### ASSIGNMENT
The data below is to be repeated in full, exactly as shown.

### RECORDED DATA

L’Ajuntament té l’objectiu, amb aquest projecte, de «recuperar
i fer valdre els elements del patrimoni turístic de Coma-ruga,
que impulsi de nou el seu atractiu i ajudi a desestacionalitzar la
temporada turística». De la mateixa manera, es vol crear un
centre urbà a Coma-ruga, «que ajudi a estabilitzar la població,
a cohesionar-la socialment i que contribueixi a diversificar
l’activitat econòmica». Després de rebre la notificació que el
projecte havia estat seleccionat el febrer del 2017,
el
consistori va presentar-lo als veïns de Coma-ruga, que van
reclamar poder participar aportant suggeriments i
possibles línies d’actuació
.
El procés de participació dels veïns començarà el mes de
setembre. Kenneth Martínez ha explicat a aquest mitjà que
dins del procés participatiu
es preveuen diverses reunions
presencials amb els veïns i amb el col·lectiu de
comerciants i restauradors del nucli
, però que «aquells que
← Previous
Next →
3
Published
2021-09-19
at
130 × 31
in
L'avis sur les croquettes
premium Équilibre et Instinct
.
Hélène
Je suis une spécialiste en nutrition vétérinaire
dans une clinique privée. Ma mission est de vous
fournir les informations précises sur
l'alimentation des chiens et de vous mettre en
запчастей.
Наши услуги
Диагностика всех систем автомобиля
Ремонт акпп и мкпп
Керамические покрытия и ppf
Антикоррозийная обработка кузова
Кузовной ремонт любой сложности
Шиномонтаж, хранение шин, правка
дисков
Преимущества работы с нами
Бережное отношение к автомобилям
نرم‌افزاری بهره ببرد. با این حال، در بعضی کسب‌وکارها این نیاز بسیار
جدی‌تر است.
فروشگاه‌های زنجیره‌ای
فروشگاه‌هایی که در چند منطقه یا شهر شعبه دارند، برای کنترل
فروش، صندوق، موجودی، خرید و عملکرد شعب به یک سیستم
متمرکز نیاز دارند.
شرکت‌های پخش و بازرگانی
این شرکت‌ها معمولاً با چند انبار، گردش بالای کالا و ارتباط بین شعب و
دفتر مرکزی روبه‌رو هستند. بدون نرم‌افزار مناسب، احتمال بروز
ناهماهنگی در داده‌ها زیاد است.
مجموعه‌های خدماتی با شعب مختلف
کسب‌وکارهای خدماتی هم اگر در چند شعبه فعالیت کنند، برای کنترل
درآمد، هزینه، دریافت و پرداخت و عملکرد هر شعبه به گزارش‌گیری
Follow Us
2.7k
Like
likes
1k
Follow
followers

### SOLVED EXERCISE
L’Ajuntament té l’objectiu, amb aquest projecte, de «recuperar
i fer valdre els elements del patrimoni turístic de Coma-ruga,
que impulsi de nou el seu atractiu i ajudi a desestacionalitzar la
temporada turística». De la mateixa manera, es vol crear un
centre urbà a Coma-ruga, «que ajudi a estabilitzar la població,
a cohesionar-la socialment i que contribueixi a diversificar
l’activitat econòmica». Després de rebre la notificació que el
projecte havia estat seleccionat el febrer del 2017,
el
consistori va presentar-lo als veïns de Coma-ruga, que van
reclamar poder participar aportant suggeriments i
possibles línies d’actuació
.
El procés de participació dels veïns començarà el mes de
setembre. Kenneth Martínez ha explicat a aquest mitjà que
dins del procés participatiu
es preveuen diverses reunions
presencials amb els veïns i amb el col·lectiu de
comerciants i restauradors del nucli
, però que «aquells que
← Previous
Next →
3
Published
2021-09-19
at
130 × 31
in
L'avis sur les croquettes
premium Équilibre et Instinct
.
Hélène
Je suis une spécialiste en nutrition vétérinaire
dans une clinique privée. Ma mission est de vous
fournir les informations précises sur
l'alimentation des chiens et de vous mettre en
запчастей.
Наши услуги
Диагностика всех систем автомобиля
Ремонт акпп и мкпп
Керамические покрытия и ppf
Антикоррозийная обработка кузова
Кузовной ремонт любой сложности
Шиномонтаж, хранение шин, правка
дисков
Преимущества работы с нами
Бережное отношение к автомобилям
نرم‌افزاری بهره ببرد. با این حال، در بعضی کسب‌وکارها این نیاز بسیار
جدی‌تر است.
فروشگاه‌های زنجیره‌ای
فروشگاه‌هایی که در چند منطقه یا شهر شعبه دارند، برای کنترل
فروش، صندوق، موجودی، خرید و عملکرد شعب به یک سیستم
متمرکز نیاز دارند.
شرکت‌های پخش و بازرگانی
این شرکت‌ها معمولاً با چند انبار، گردش بالای کالا و ارتباط بین شعب و
دفتر مرکزی روبه‌رو هستند. بدون نرم‌افزار مناسب، احتمال بروز
ناهماهنگی در داده‌ها زیاد است.
مجموعه‌های خدماتی با شعب مختلف
کسب‌وکارهای خدماتی هم اگر در چند شعبه فعالیت کنند، برای کنترل
درآمد، هزینه، دریافت و پرداخت و عملکرد هر شعبه به گزارش‌گیری
Follow Us
2.7k
Like
likes
1k
Follow
followers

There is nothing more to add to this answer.